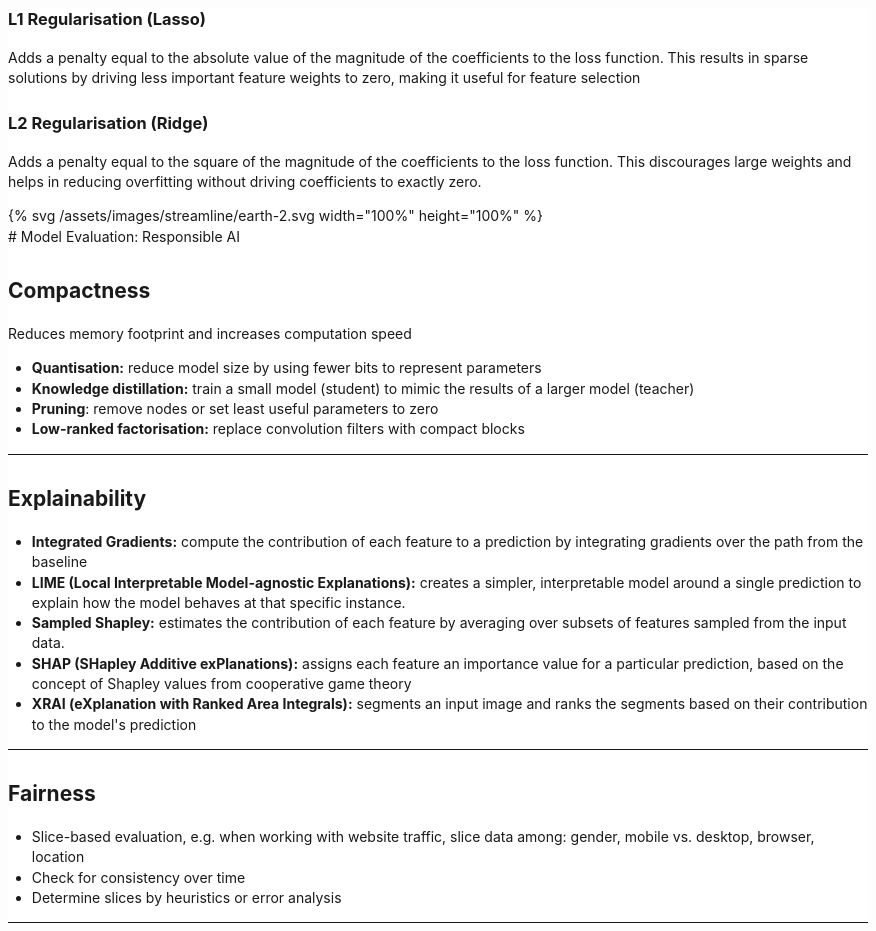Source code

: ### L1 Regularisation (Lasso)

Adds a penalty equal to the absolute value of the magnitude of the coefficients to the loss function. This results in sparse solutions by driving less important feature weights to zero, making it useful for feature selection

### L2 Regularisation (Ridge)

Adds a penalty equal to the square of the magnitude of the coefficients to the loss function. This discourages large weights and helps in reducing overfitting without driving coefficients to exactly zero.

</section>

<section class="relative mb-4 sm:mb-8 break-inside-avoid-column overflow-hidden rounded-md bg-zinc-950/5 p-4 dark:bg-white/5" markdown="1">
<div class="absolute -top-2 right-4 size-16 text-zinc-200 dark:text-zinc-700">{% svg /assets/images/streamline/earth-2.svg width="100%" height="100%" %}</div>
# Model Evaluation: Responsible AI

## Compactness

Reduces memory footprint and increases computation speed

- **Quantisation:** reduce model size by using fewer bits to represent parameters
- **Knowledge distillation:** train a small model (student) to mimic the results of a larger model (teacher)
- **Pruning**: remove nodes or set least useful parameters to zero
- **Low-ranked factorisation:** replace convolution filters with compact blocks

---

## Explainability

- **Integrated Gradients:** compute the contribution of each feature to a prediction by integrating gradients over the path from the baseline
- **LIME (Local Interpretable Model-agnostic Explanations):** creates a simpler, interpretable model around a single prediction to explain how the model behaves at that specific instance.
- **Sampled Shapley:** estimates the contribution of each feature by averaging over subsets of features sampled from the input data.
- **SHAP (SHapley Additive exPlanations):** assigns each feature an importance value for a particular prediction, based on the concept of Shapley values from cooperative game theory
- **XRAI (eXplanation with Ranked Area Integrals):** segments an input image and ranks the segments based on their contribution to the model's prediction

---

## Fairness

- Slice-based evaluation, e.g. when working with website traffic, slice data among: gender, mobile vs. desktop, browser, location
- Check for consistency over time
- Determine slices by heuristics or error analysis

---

- **Required work**:
Set down exactly the lines of the material above from the one with "- Check for consistency over time" through the end. Include both ends and nothing else.

- **Solution for this exercise**:
- Check for consistency over time
- Determine slices by heuristics or error analysis

---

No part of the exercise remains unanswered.